Excerpted passage.

▶

While executive pay got the most attention at this year's annual general meetings, investors and the public are deeply concerned about several other issues as well. Some are better known than others, but all will require urgent attention in the coming months.

LONDON – Gone are the days when annual general meeting season – the time of year when executives and directors of publicly traded companies gather to report on their activities, accounts, and plans to shareholders – went by unnoticed. Ever since the 2012 “Shareholder Spring,” shareholders have stopped acting as passive recipients of companies’ reports or obedient rubber-stampers of their plans and pay packages, and started actively and publicly questioning board decisions, airing grievances, and submitting proposals for change. This shift is long overdue, and it will transform how business operates, whether companies like it or not.

Over the years, the number of issues that attendees have taken up during annual general meetings has grown exponentially. In fact, as several large-scale investors have told me, there are so many issues in need of attention that it can be difficult to prioritize them. Still, some issues have taken on particular prominence.

This year, the issue that was raised most frequently was executive pay. What stands out is that discussion of the issue was based not just on a sense of unfairness arising from extreme pay disparities and an apparent lack of regard for performance, but also on hard evidence, including a clearer understanding about how pay packages and bonuses work. This raises the likelihood that current grievances will result in real change.

◀

The records.

▶

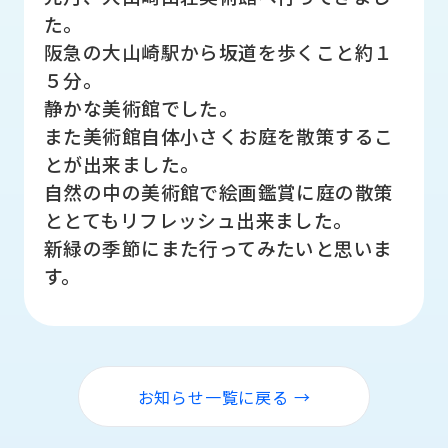
品
た。
情
阪急の大山崎駅から坂道を歩くこと約１
報
５分。
受
静かな美術館でした。
注
また美術館自体小さくお庭を散策するこ
事
例
とが出来ました。
自然の中の美術館で絵画鑑賞に庭の散策
取
ととてもリフレッシュ出来ました。
扱
新緑の季節にまた行ってみたいと思いま
メ
ー
す。
カ
ー
お
知
お知らせ一覧に戻る →
ら
せ/
ブ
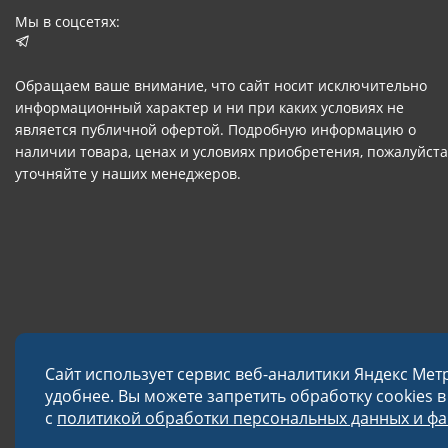
Мы в соцсетях:
Обращаем ваше внимание, что сайт носит исключительно
информационный характер и ни при каких условиях не
является публичной офертой. Подробную информацию о
наличии товара, ценах и условиях приобретения, пожалуйста
уточняйте у наших менеджеров.
Сайт использует сервис веб-аналитики Яндекс Мет
удобнее. Вы можете запретить обработку cookies 
с
политикой обработки персональных данных и фай
© 2026 Завод «Меткон»
Политика в отношении обработки данных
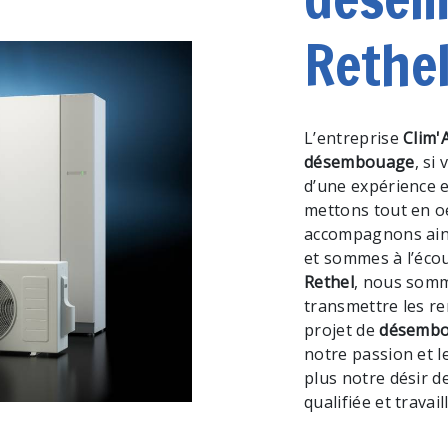
Rethe
L’entreprise
Clim'
désembouage
, si
d’une expérience e
mettons tout en o
accompagnons ains
et sommes à l’écou
Rethel
, nous somm
transmettre les r
projet de
désemb
notre passion et l
plus notre désir d
qualifiée et travai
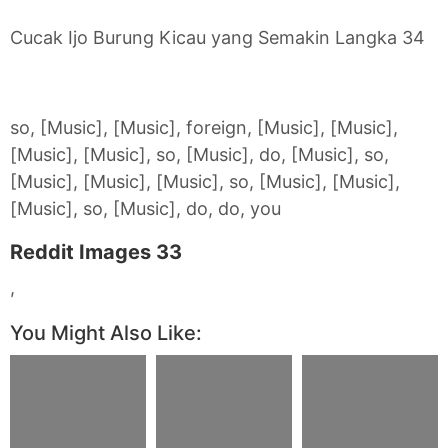
Cucak Ijo Burung Kicau yang Semakin Langka 34
so, [Music], [Music], foreign, [Music], [Music],
[Music], [Music], so, [Music], do, [Music], so,
[Music], [Music], [Music], so, [Music], [Music],
[Music], so, [Music], do, do, you
Reddit Images 33
,
You Might Also Like:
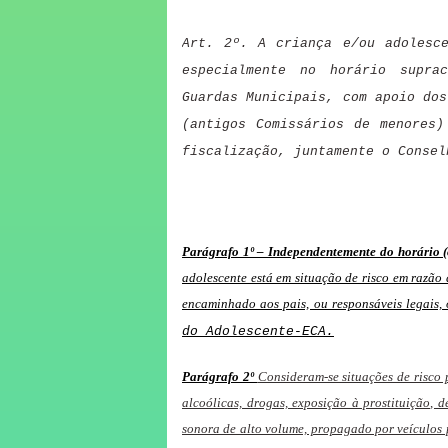
Art. 2º. A criança e/ou adolesce
especialmente no horário supra
Guardas Municipais, com apoio dos
(antigos Comissários de menores)
fiscalização, juntamente o Consel
Parágrafo 1º – Independentemente do horário (o
adolescente está em situação de risco em razão
encaminhado aos pais, ou responsáveis legais, 
do Adolescente-ECA.
Parágrafo 2º
Consideram-se situações de risco 
alcoólicas, drogas, exposição à prostituição,
sonora de alto volume, propagado por veículos 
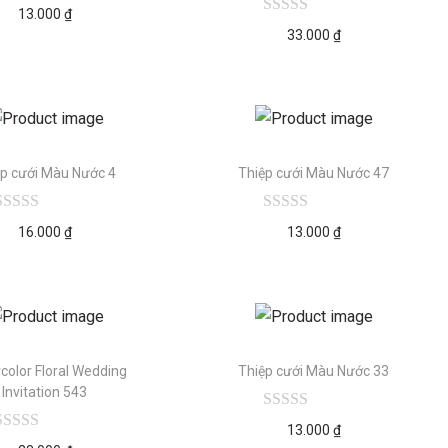
13.000
₫
33.000
₫
ệp cưới Màu Nước 4
Thiệp cưới Màu Nước 47
16.000
₫
13.000
₫
color Floral Wedding
Thiệp cưới Màu Nước 33
Invitation 543
13.000
₫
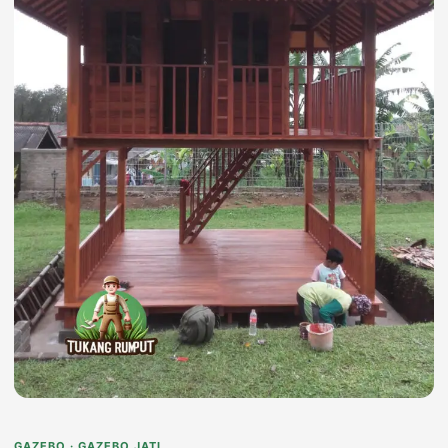
GAZEBO · GAZEBO JATI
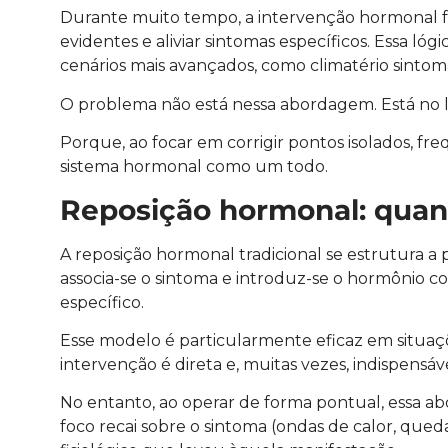
Durante muito tempo, a intervenção hormonal foi
evidentes e aliviar sintomas específicos. Essa l
cenários mais avançados, como climatério sinto
O problema não está nessa abordagem. Está no li
Porque, ao focar em corrigir pontos isolados, f
sistema hormonal como um todo.
Reposição hormonal: quan
A reposição hormonal tradicional se estrutura a p
associa-se o sintoma e introduz-se o hormônio 
específico.
Esse modelo é particularmente eficaz em situaçõ
intervenção é direta e, muitas vezes, indispensáve
No entanto, ao operar de forma pontual, essa abo
foco recai sobre o sintoma (ondas de calor, qued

◀

Questions on the material.
**A)** Name the actions that, according to the passage on annual general meetings, shareholders have started taking since the 2012 “Shareholder Spring.”
**B)** In the records, rewrite the stretch from the line containing "Cucak Ijo Burung Kicau yang Semakin Langka 34" through the line containing "You Might Also", changing every "[Music]" to "[Instrumental]" and keeping everything else the same.

Replies.
**A)** Actively and publicly questioning board decisions, airing grievances, and submitting proposals for change.

**B)**
Cucak Ijo Burung Kicau yang Semakin Langka 34
so, [Instrumental], [Instrumental], foreign, [Instrumental], [Instrumental],
[Instrumental], [Instrumental], so, [Instrumental], do, [Instrumental], so,
[Instrumental], [Instrumental], [Instrumental], so, [Instrumental], [Instrumental],
[Instrumental], so, [Instrumental], do, do, you
Reddit Images 33
,
You Might Also Like:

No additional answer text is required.